I would test a before and after query that matches the claimed benefit:
explain
select
o.order_id,
o.order_created_at
from `analytics_prod`.marts.fct_orders as o
join `analytics_prod`.marts.dim_customers as c
on o.customer_id = c.customer_id;This query only selects columns from the fact table. If the foreign key and primary key metadata are valid, it is a candidate for join elimination. Google's BigQuery post also describes join reordering when elimination is not possible.
The measurement checklist is:
| Check | Question |
|---|---|
| Compiled DDL | Did dbt render PRIMARY KEY, FOREIGN KEY, and NOT ENFORCED where expected? |
| Catalog | Do TABLE_CONSTRAINTS, KEY_COLUMN_USAGE, and REFERENTIAL_CONSTRAINTS show the intended relationship? |
| Integrity | Do dbt unique, not_null, and relationships tests pass for the declared keys? |
| Plan | Did the query plan change in the expected direction? |
| Cost | Did bytes processed, slot time, or shuffle move enough to justify the constraint maintenance? |
| Safety | Can the team detect duplicates or orphaned rows before the optimizer trusts bad metadata? |
If the plan does not improve, remove the constraint or leave it only if the metadata helps your catalog. The existence of a key is not proof that it is doing useful optimizer work.
When I Would Use Each Path#
| Situation | Preferred path |
|---|---|
| New table model with stable columns | dbt contract constraints plus data tests |
| Existing project where adapter output is unclear | Compile inspection, then explicit post-hook if needed |
| Incremental model | Idempotent hook or macro plus on_schema_change: fail |
| Fast-changing staging model | Data tests only; skip warehouse keys until the model is stable |
| Public mart used by BI and downstream jobs | Contract, keys, tests, catalog verification, and plan measurement |
This connects to the broader release-contract point in Dataform + BigQuery Governance Release Patterns.
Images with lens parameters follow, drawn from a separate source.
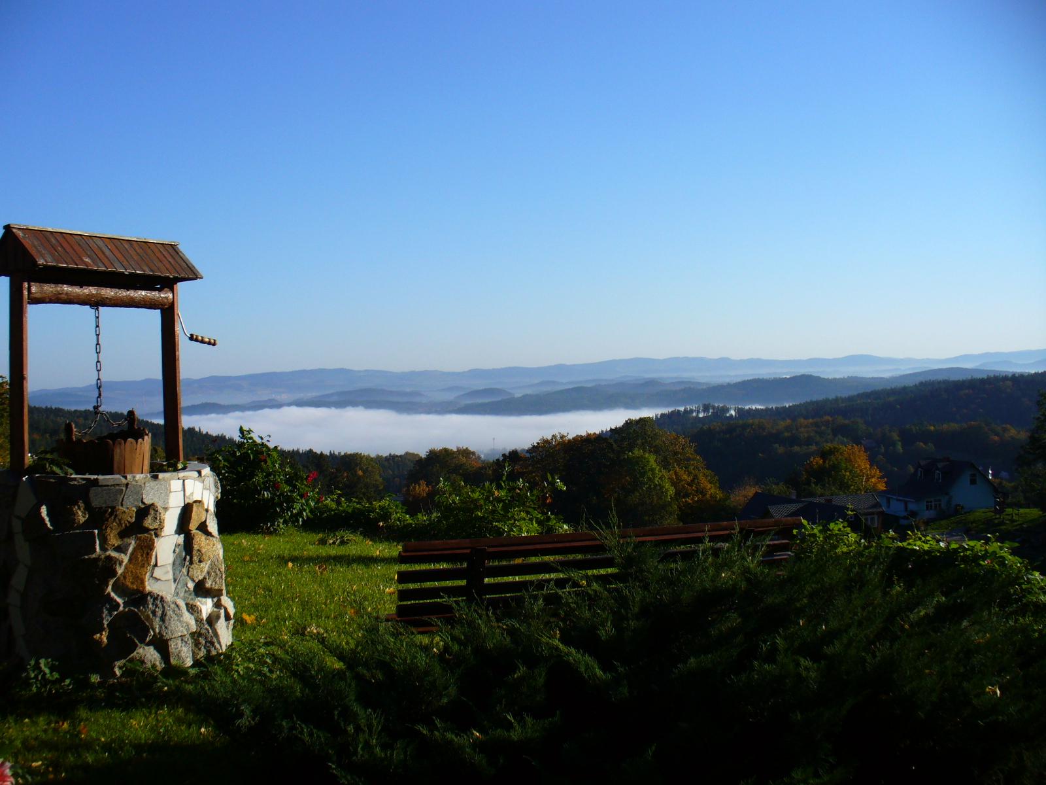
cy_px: 392
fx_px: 1118
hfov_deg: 50.1
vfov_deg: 38.7
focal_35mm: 37
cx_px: 523
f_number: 5.6
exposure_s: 1/400
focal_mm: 6.1
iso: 80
A key is not just a modeling preference once downstream systems depend on it. It is part of the publication contract.
The draft answer was right that dbt can declare these constraints and that post_hook is a useful fallback. The part I would sharpen is the operating boundary: BigQuery keys are optimizer hints with consequences. dbt contracts describe the intended shape. dbt tests prove the data still deserves the metadata. INFORMATION_SCHEMA proves the warehouse received the declaration.
Use all three, or do not publish the keys.